One of the themes I’ve been working through in my most recent batch of songs is the notion of collapse: the idea that everything we build up (or things that build up naturally around us) eventually breaks down. I’m going to talk about what that means lyrically in a subsequent post about The Soft Bulletin; with regard to music, though, I’ve been taking a lot of joy in constructing these intricately layered pop songs, only to knock everything over later on in each track, allowing the arrangements to descend into static and noise.

I spent the weekend finishing up a song called “Uncharted Waters,” which starts out as an Eno-inspired piano ballad but about halfway through, the track folds in on itself, and the result sounds quite a bit like many of the songs on Black Sea—hazy, fluid, and bordering on caustic. To be clear, Christian Fennesz is one of my favorite artists around: his music is beautiful and strange, and the balance he strikes between melody and atonality is nothing short of fascinating.

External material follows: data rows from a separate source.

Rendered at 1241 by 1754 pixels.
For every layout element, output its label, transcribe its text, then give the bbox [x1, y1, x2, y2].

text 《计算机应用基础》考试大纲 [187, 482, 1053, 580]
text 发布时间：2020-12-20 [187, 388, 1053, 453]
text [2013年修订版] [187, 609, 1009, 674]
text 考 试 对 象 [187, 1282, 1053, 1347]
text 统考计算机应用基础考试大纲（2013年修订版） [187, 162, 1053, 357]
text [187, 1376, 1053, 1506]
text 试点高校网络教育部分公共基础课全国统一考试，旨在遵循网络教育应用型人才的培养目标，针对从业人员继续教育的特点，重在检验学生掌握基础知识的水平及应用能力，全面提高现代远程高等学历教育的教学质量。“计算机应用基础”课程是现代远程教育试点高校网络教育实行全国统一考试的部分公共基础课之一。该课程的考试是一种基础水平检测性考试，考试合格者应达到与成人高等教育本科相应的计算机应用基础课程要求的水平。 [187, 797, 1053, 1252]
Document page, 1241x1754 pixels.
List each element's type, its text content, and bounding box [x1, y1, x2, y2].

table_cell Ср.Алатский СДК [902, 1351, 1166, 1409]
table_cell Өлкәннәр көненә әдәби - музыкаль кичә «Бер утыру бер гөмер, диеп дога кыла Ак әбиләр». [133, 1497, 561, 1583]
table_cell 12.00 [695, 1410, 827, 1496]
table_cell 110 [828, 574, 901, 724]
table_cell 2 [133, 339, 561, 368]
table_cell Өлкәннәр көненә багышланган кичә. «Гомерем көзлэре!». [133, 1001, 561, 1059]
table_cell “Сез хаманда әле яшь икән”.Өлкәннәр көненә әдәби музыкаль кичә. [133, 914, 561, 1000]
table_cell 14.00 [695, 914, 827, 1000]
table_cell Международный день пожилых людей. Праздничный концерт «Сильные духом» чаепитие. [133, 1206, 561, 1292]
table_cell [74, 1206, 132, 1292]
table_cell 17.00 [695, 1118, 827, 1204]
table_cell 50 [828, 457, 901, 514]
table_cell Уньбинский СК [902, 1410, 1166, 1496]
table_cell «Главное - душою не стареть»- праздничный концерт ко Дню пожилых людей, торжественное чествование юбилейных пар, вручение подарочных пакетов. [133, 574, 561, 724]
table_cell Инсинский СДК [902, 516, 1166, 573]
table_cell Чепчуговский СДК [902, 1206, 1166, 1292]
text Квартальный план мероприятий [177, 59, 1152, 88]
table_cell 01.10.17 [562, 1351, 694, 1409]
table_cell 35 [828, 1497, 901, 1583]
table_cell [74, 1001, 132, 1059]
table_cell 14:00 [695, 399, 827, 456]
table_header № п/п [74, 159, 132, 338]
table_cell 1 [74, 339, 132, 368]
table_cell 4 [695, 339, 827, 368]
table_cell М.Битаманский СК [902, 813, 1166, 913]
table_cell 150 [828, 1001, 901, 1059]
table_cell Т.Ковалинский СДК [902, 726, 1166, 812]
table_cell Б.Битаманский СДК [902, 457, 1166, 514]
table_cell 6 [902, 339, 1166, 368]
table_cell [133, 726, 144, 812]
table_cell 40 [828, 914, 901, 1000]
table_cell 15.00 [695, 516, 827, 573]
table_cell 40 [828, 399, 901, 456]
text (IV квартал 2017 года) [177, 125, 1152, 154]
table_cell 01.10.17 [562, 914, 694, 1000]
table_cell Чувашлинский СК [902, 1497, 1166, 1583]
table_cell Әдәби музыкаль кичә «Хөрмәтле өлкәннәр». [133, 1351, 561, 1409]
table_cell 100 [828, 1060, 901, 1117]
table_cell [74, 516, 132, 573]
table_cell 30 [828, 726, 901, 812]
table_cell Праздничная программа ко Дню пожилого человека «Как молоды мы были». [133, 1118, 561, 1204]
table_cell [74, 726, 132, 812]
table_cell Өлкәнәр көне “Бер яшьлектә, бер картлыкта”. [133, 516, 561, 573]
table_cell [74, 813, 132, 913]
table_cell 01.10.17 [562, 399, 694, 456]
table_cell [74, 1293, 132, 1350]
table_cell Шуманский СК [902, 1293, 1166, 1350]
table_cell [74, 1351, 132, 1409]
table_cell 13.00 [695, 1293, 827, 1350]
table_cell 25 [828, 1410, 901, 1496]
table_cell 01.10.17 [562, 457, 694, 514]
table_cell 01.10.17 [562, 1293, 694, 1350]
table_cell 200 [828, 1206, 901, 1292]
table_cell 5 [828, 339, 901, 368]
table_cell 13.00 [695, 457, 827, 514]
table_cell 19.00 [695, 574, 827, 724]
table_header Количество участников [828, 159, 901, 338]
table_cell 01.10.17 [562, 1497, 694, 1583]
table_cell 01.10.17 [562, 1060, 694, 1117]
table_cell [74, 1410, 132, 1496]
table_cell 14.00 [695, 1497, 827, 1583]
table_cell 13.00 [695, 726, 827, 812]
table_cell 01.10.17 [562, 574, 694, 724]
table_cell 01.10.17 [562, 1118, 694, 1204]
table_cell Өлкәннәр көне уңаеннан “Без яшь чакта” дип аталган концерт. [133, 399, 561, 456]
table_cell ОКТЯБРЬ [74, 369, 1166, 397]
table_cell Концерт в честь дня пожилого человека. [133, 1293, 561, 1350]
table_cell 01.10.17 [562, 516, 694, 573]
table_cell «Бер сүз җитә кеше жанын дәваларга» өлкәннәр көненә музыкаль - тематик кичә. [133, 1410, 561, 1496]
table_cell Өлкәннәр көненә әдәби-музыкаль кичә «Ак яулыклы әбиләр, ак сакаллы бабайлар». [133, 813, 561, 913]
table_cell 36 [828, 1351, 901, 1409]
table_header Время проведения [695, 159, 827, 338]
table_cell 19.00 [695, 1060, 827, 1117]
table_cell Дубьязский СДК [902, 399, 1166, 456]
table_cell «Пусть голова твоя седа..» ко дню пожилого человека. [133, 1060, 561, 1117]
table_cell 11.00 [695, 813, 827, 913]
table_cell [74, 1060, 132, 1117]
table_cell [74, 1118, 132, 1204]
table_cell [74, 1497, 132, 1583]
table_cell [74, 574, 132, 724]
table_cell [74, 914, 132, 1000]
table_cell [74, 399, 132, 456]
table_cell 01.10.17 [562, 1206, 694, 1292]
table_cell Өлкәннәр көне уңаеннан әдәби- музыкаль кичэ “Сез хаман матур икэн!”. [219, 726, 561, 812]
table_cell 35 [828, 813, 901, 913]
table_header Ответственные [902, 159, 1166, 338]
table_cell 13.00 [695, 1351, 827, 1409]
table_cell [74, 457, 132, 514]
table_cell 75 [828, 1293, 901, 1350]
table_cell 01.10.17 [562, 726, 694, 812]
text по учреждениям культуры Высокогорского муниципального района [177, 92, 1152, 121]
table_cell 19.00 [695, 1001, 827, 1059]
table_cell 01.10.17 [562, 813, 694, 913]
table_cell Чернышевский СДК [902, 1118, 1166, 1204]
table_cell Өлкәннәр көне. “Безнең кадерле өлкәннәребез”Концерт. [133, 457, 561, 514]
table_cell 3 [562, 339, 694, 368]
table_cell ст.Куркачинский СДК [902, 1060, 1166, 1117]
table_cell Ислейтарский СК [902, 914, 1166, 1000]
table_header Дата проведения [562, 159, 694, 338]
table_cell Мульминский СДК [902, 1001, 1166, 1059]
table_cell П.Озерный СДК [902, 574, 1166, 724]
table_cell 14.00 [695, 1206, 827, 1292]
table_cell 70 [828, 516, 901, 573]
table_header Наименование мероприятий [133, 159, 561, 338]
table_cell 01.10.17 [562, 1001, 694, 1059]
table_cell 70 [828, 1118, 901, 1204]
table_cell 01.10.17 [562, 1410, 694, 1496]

Strictly in terms of aesthetics, I’ve been taking lots of cues from his heavy use of grain delays and frequency modulation filters, as well as his more recent emphasis on the acoustic guitar. But recently, I’ve also grown to love Black Sea's particular compositional style, whose songs oscillate dramatically between noisy and calm, minimal and dense, composed and deconstructed. Integrating these opposing values into pop songs isn't exactly easy, though I will say that Jim O'Rourke has provided as good of an example as possible on how to make this happen (I hope this doesn't sound like I'm comparing myself to Jim O'Rourke; I'm simply acknowledging that he's another important reference point for me).

And that album cover: a stark photograph of a steel train track, abandoned, and nearly submerged by encroaching pools of water. It’s a haunting—almost tragic—image. Yet I’m captivated, and even calmed, by its representation of collapse, loss, and the world’s complete inability to escape death.